Comunali: è regolamento di conti interno al centrodestra

Professore, il centrodestra si è definitivamente spaccato? «’Definitivamente’ e politica italiana’ sono termini poco compatibili. Non sappiamo se voteremo tra due anni o uno solo, ne con quale sistema, per non parlare poi della situazione in temazionale. Da politico, come potrei prendere oggi una decisione irreversibile?». Non c’è il rischio di fare una corsa a perdere nelle città? «Le giro la domanda: siamo sicuri che unito il centrodestra vinca le sfide chiave? Se perdo comunque, allora forse è meglio regolare i conti all’interno della squadra». Lei parla della Lega come forza anti establishment. «Lo spazio politico ha due assi cartesiani. L’essere establishment o anti establishment viene declinato a destra (Front National) o a sinistra (Podemos, Syriza). Su quel terreno, la Lega è vicina al M5S».

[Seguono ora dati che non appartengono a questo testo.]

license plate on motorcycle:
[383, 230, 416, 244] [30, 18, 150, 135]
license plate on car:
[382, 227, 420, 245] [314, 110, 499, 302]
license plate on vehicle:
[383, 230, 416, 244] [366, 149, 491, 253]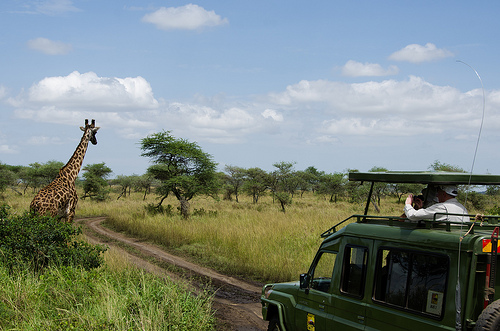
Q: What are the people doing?
A: Sightseeing.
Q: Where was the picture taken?
A: Jungle.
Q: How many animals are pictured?
A: 1.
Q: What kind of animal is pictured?
A: Giraffe.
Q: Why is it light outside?
A: Sunny.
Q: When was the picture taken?
A: Morning.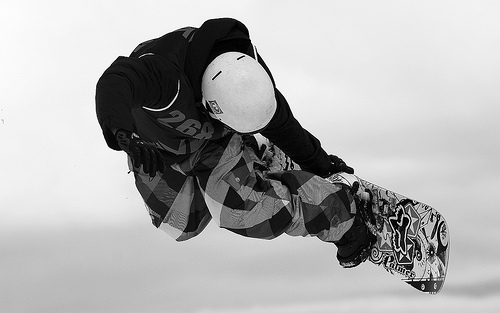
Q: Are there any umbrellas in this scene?
A: No, there are no umbrellas.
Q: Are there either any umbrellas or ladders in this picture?
A: No, there are no umbrellas or ladders.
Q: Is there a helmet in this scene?
A: Yes, there is a helmet.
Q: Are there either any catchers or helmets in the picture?
A: Yes, there is a helmet.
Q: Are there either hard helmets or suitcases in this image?
A: Yes, there is a hard helmet.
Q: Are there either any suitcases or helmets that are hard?
A: Yes, the helmet is hard.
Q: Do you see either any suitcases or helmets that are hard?
A: Yes, the helmet is hard.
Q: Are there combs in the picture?
A: No, there are no combs.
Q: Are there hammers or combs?
A: No, there are no combs or hammers.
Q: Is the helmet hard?
A: Yes, the helmet is hard.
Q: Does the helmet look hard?
A: Yes, the helmet is hard.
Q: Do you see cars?
A: No, there are no cars.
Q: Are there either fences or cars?
A: No, there are no cars or fences.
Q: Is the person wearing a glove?
A: Yes, the person is wearing a glove.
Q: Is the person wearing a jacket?
A: No, the person is wearing a glove.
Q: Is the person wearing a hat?
A: No, the person is wearing a glove.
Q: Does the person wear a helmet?
A: Yes, the person wears a helmet.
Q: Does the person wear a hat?
A: No, the person wears a helmet.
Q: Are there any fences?
A: No, there are no fences.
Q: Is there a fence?
A: No, there are no fences.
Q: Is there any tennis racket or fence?
A: No, there are no fences or rackets.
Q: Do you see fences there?
A: No, there are no fences.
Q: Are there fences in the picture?
A: No, there are no fences.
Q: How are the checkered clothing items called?
A: The clothing items are pants.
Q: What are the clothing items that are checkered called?
A: The clothing items are pants.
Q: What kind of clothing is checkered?
A: The clothing is pants.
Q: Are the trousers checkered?
A: Yes, the trousers are checkered.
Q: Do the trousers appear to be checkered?
A: Yes, the trousers are checkered.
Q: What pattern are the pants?
A: The pants are checkered.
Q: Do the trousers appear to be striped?
A: No, the trousers are checkered.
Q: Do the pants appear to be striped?
A: No, the pants are checkered.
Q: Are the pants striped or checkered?
A: The pants are checkered.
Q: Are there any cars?
A: No, there are no cars.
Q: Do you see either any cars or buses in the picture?
A: No, there are no cars or buses.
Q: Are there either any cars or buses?
A: No, there are no cars or buses.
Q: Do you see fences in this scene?
A: No, there are no fences.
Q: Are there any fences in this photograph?
A: No, there are no fences.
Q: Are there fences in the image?
A: No, there are no fences.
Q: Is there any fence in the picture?
A: No, there are no fences.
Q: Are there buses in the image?
A: No, there are no buses.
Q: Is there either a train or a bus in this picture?
A: No, there are no buses or trains.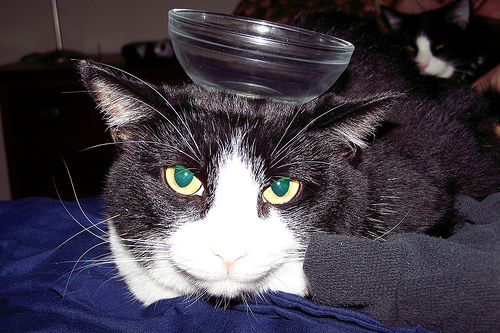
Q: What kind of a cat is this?
A: A black cat.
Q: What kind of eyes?
A: Green.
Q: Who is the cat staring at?
A: The person taking the picture.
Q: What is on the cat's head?
A: A bowl.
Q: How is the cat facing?
A: Straight ahead.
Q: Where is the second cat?
A: In the right background.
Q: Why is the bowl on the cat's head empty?
A: It's feeding time.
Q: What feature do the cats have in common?
A: A white face.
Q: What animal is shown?
A: A cat.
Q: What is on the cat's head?
A: A bowl.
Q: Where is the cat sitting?
A: A bed.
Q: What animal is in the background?
A: A cat.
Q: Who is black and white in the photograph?
A: Both cats.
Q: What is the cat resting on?
A: A blue towel.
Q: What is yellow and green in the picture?
A: Cat's eyes.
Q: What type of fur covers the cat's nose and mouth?
A: White.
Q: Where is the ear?
A: On the cat.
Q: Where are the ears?
A: On the cat.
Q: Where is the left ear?
A: On the cat.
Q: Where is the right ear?
A: On the cat.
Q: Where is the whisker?
A: On the cat.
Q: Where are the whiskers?
A: On the cat.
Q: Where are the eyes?
A: On the cat.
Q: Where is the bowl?
A: On the cat.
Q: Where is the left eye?
A: On the cat.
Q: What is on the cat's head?
A: Bowl.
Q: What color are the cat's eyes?
A: Yellow.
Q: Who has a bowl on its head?
A: Cat.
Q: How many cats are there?
A: 1.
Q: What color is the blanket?
A: Blue.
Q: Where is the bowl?
A: On the cat's head.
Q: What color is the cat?
A: Black and white.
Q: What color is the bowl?
A: Clear.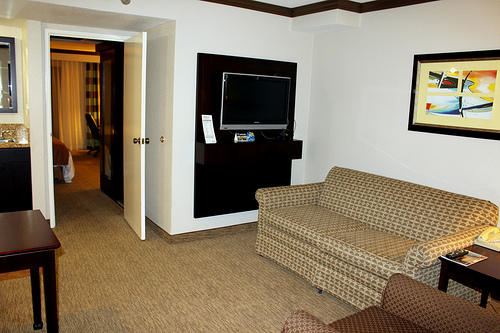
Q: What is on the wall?
A: A painting.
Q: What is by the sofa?
A: An end table.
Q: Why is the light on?
A: To see.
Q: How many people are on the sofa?
A: Zero.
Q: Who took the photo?
A: You did.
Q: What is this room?
A: A living room.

La Lega si mantiene aperte due opzioni strategiche

Un’inedita alleanza? «Non dico questo, ma – spiega uno dei maggiori storici del berlusconismo in Italia – il disegno di Salvini non è per nulla stupido. La Lega si mantiene aperte due opzioni strategiche, s’è sempre fatto nella politica italiana». Berlusconi è in declino? «Il Cavaliere ha risorse caratteriali e materiali non comuni. La mia quasi certezza è che non potrà essere il leader di un centrodestra unito alle prossime elezioni. Ma potrebbe esserlo di FI». E Matteo Salvini? Riuscirà l’Opa sul centrodestra? «L’operazione può farla. Berlusconi non ha cresciuto in casa un’alternativa e sarà molto difficile che possa chiedere a Salvini di farsi da parte».